Over the years, every time we would talk, she would begin with a glowing report of something wonderful that had just happened. She had just gotten a commission from a real estate firm to do water colors of their buildings, she had just gotten a teaching position, an artist from Germany wanted to work with her.

Then as the conversation continued, it would come out that she had been hospitalized a few weeks earlier and they were still trying to figure out where the problem was, or she was undergoing tests for her liver, or an ex-boyfriend was threatening retribution, or she had been attacked by another homeless person who wanted to take over her place on the street.

The good things kept coming, but trouble of one sort or another was always lurking nearby.

A few days ago, I got a call from Rob. “She’s in a coma, and they’re not sure if she’ll make it.”

Yesterday he said, “They think they’re losing her.”

Laura died last night.

My brother has written a memoir about his years as a chess teacher in the Bronx. As soon as it is available for pre-order, I’ll let you know. 

 

3 Comments

  1. Katya Taylor on January 19, 2024 at 5:37 pm

    Oh what a sad, beautiful, then sad again story. Laura was a talented artist. Had her life not been so tragic, she could have prospered in the art world, had a good home, and security. Your brother made a huge difference in her life, as did the man who gave her an apartment to live in. Thank you so much for sharing this …parable… of the good samaritan, and the woman who had a beautiful smile.

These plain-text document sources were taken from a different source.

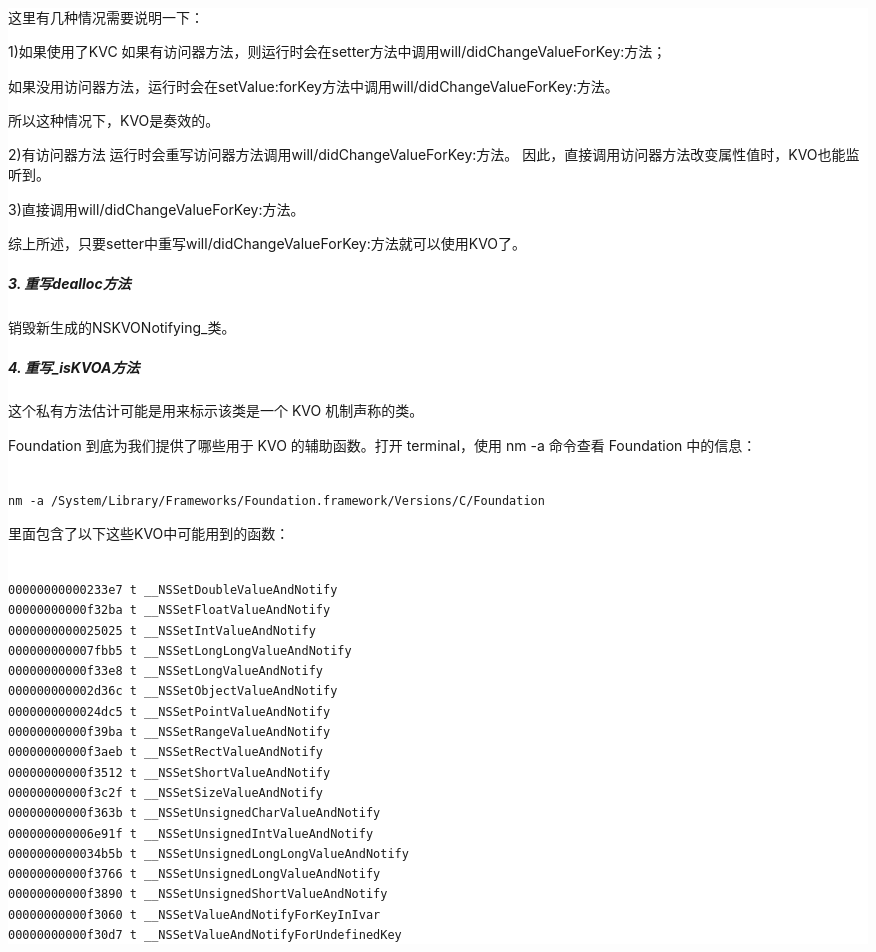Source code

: 
这里有几种情况需要说明一下：

1)如果使用了KVC
如果有访问器方法，则运行时会在setter方法中调用will/didChangeValueForKey:方法；

如果没用访问器方法，运行时会在setValue:forKey方法中调用will/didChangeValueForKey:方法。

所以这种情况下，KVO是奏效的。


2)有访问器方法
运行时会重写访问器方法调用will/didChangeValueForKey:方法。
因此，直接调用访问器方法改变属性值时，KVO也能监听到。


3)直接调用will/didChangeValueForKey:方法。

综上所述，只要setter中重写will/didChangeValueForKey:方法就可以使用KVO了。



##### 3. 重写dealloc方法

销毁新生成的NSKVONotifying_类。

##### 4. 重写_isKVOA方法

这个私有方法估计可能是用来标示该类是一个 KVO 机制声称的类。


Foundation 到底为我们提供了哪些用于 KVO 的辅助函数。打开 terminal，使用 nm -a 命令查看 Foundation 中的信息：

```vim

nm -a /System/Library/Frameworks/Foundation.framework/Versions/C/Foundation

```

里面包含了以下这些KVO中可能用到的函数：

```vim

00000000000233e7 t __NSSetDoubleValueAndNotify
00000000000f32ba t __NSSetFloatValueAndNotify
0000000000025025 t __NSSetIntValueAndNotify
000000000007fbb5 t __NSSetLongLongValueAndNotify
00000000000f33e8 t __NSSetLongValueAndNotify
000000000002d36c t __NSSetObjectValueAndNotify
0000000000024dc5 t __NSSetPointValueAndNotify
00000000000f39ba t __NSSetRangeValueAndNotify
00000000000f3aeb t __NSSetRectValueAndNotify
00000000000f3512 t __NSSetShortValueAndNotify
00000000000f3c2f t __NSSetSizeValueAndNotify
00000000000f363b t __NSSetUnsignedCharValueAndNotify
000000000006e91f t __NSSetUnsignedIntValueAndNotify
0000000000034b5b t __NSSetUnsignedLongLongValueAndNotify
00000000000f3766 t __NSSetUnsignedLongValueAndNotify
00000000000f3890 t __NSSetUnsignedShortValueAndNotify
00000000000f3060 t __NSSetValueAndNotifyForKeyInIvar
00000000000f30d7 t __NSSetValueAndNotifyForUndefinedKey

```
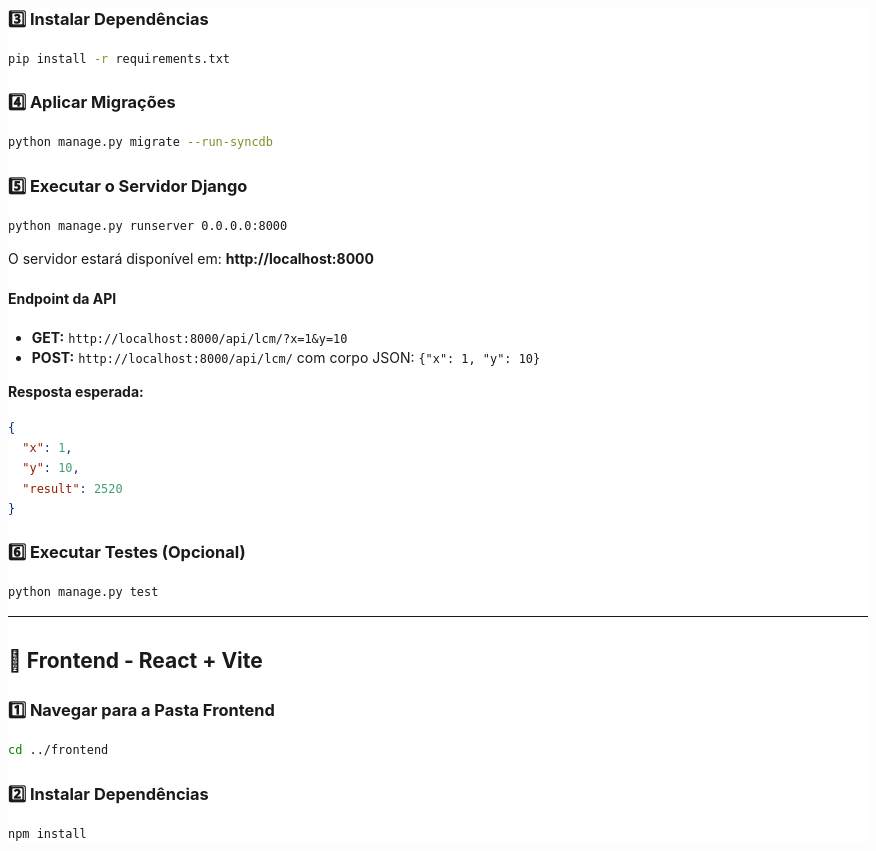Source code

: ### 3️⃣ Instalar Dependências

```bash
pip install -r requirements.txt
```

### 4️⃣ Aplicar Migrações

```bash
python manage.py migrate --run-syncdb
```

### 5️⃣ Executar o Servidor Django

```bash
python manage.py runserver 0.0.0.0:8000
```

O servidor estará disponível em: **http://localhost:8000**

#### Endpoint da API

- **GET:** `http://localhost:8000/api/lcm/?x=1&y=10`
- **POST:** `http://localhost:8000/api/lcm/` com corpo JSON: `{"x": 1, "y": 10}`

**Resposta esperada:**

```json
{
  "x": 1,
  "y": 10,
  "result": 2520
}
```

### 6️⃣ Executar Testes (Opcional)

```bash
python manage.py test
```

---

## 🎨 Frontend - React + Vite

### 1️⃣ Navegar para a Pasta Frontend

```bash
cd ../frontend
```

### 2️⃣ Instalar Dependências

```bash
npm install
```
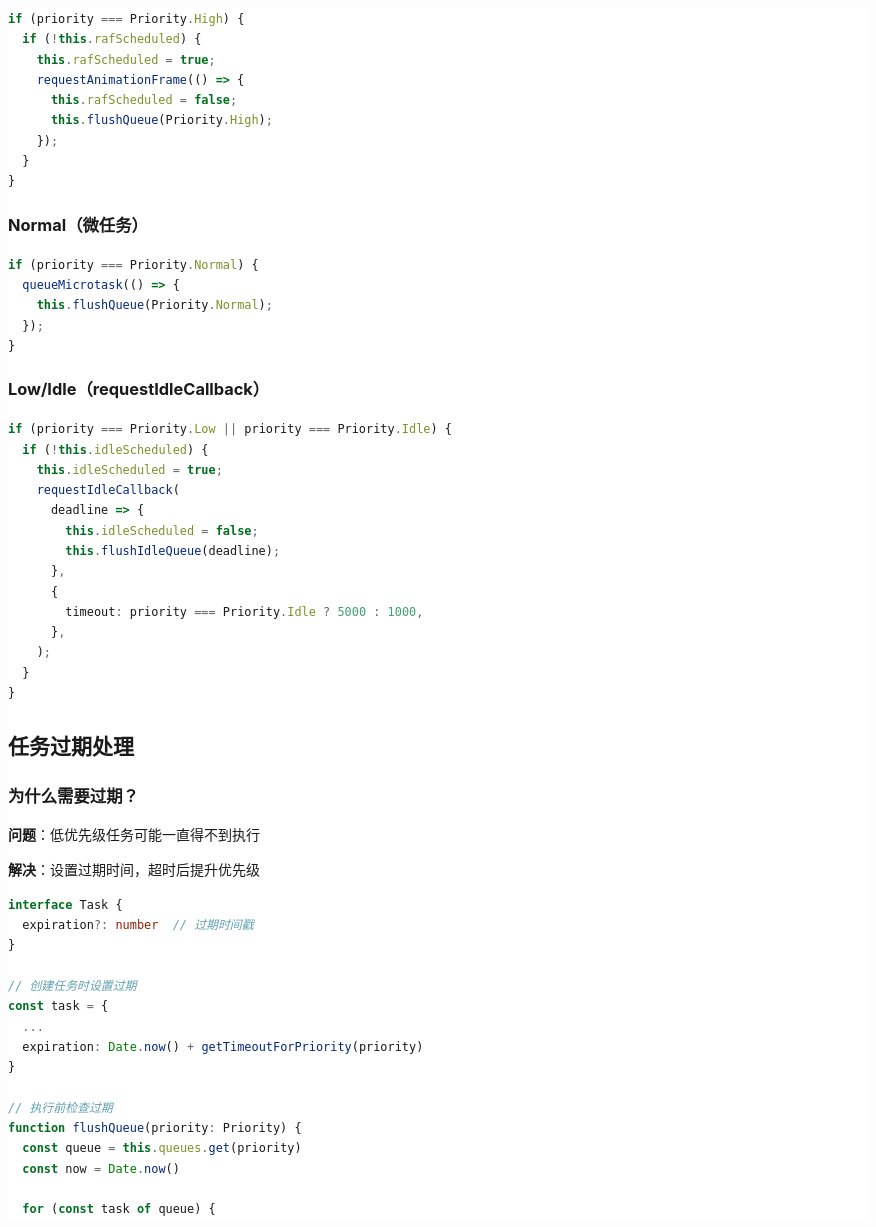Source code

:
 ```typescript
if (priority === Priority.High) {
  if (!this.rafScheduled) {
    this.rafScheduled = true;
    requestAnimationFrame(() => {
      this.rafScheduled = false;
      this.flushQueue(Priority.High);
    });
  }
}
```

### Normal（微任务）

```typescript
if (priority === Priority.Normal) {
  queueMicrotask(() => {
    this.flushQueue(Priority.Normal);
  });
}
```

### Low/Idle（requestIdleCallback）

```typescript
if (priority === Priority.Low || priority === Priority.Idle) {
  if (!this.idleScheduled) {
    this.idleScheduled = true;
    requestIdleCallback(
      deadline => {
        this.idleScheduled = false;
        this.flushIdleQueue(deadline);
      },
      {
        timeout: priority === Priority.Idle ? 5000 : 1000,
      },
    );
  }
}
```

## 任务过期处理

### 为什么需要过期？

**问题**：低优先级任务可能一直得不到执行

**解决**：设置过期时间，超时后提升优先级

```typescript
interface Task {
  expiration?: number  // 过期时间戳
}

// 创建任务时设置过期
const task = {
  ...
  expiration: Date.now() + getTimeoutForPriority(priority)
}

// 执行前检查过期
function flushQueue(priority: Priority) {
  const queue = this.queues.get(priority)
  const now = Date.now()

  for (const task of queue) {
```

  2. Christine on January 20, 2024 at 7:22 am

    I agree with the comment from Katy’s Taylor, it is certainly a sad but amazing story by your brother, who appears to be a kind and caring person.
    There are so many sad and broken lives, often brought on by drugs and abuse of one kind or another, unfortunately not enough kind and caring people to help make a difference to those who need it.

  3. Michael Ross on January 20, 2024 at 11:09 am

    Sad bug wonderful story. I have visions of trying to set up a scholarship fund for artists, funded in part by selling prints of my son’s work – he died in 2010. But so far haven’t managed it. Stories like this give inspiration.